Wait, what, you had a Mk III and didn't sell it to me? Not knowing me at the time is no excuse.

I am crushed.


----------



## cortinajim (Sep 12, 2009)

Was a bit shocked when you said i passed you untill i read that you were stopped ,as in 430 miles i never passed nothing and never looked like i would :wave: :driver:


----------



## Guest (Aug 30, 2012)

Derekh929 said:


> Well i'm glad the Swirl Police finally caught someone LOL


I was naughty on purpose :lol:


----------



## Foxx (Jul 5, 2011)

cortinajim said:


> Was a bit shocked when you said i passed you untill i read that you were stopped ,as in 430 miles i never passed nothing and never looked like i would :wave: :driver:


I know that feeling. In the three years driving my old Series III, I only ever passed in the middle lane ONCE, and that was a knackered old Metro driving so slow it was travelling at the speed of heavy.
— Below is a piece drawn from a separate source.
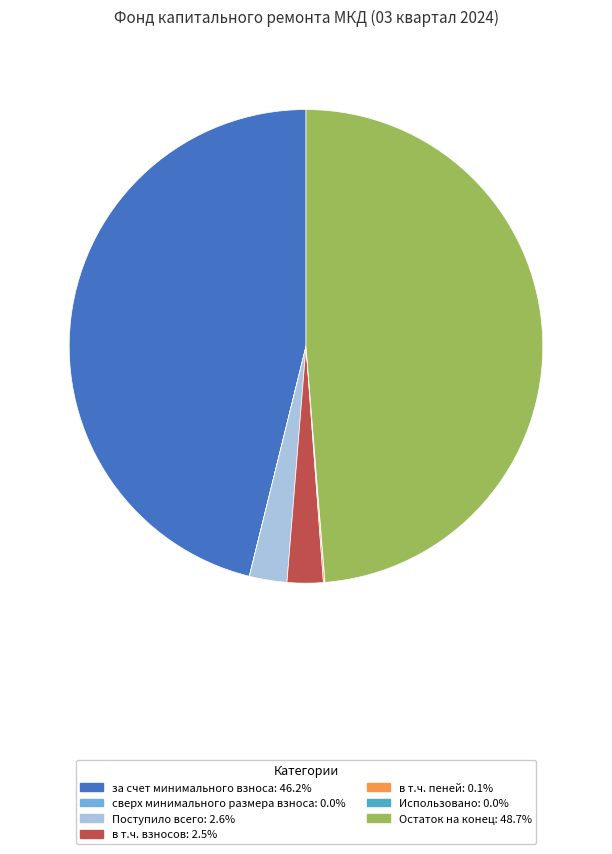

Is there any slice that represents more than half of the pie?

No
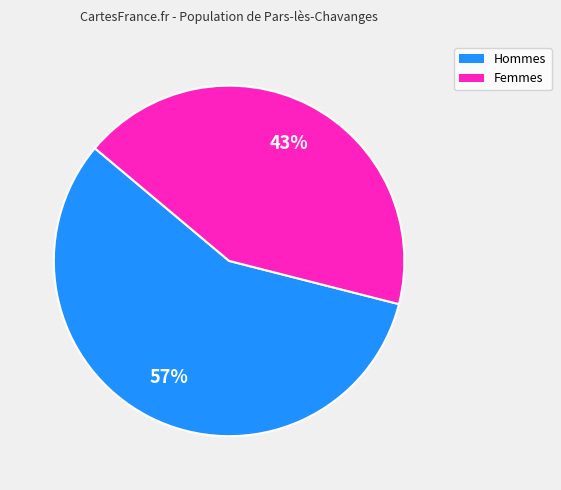

What is the smallest slice in the pie chart?

Femmes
I felt like the King of the Motorway!

Then I broke down :wall:


----------



## n_d_fox (Apr 18, 2007)

cracking write up guys... think my brother bought a SN sponge off you guys (you were a whole pound cheaper than everyone else ) and we had an entertaining conversation about the germans... no swiss word for sponge 

Would have liked to have a better mooch at your stuff but the stand was 4-5 bodies deep all day and i like my space 

cheers, Nige


----------



## Foxx (Jul 5, 2011)

n_d_fox said:


> cracking write up guys... think my brother bought a SN sponge off you guys (you were a whole pound cheaper than everyone else ) and we had an entertaining conversation about the germans... no swiss word for sponge
> 
> Would have liked to have a better mooch at your stuff but the stand was 4-5 bodies deep all day and i like my space
> 
> cheers, Nige


Yep, it was crazy crazy busy. Must be our alluring musk that draws people in :lol:

Thanks for stopping by


----------



## Top Car Detailing (Aug 5, 2012)

*The Magician,s Car*

More mysterious mystery lighting...

...but when I shoot the other side, the lighting swaps round. HOW DOES THAT WORK?

I The Magician used my secret formula and did some Magic


----------



## Foxx (Jul 5, 2011)

:lol:


----------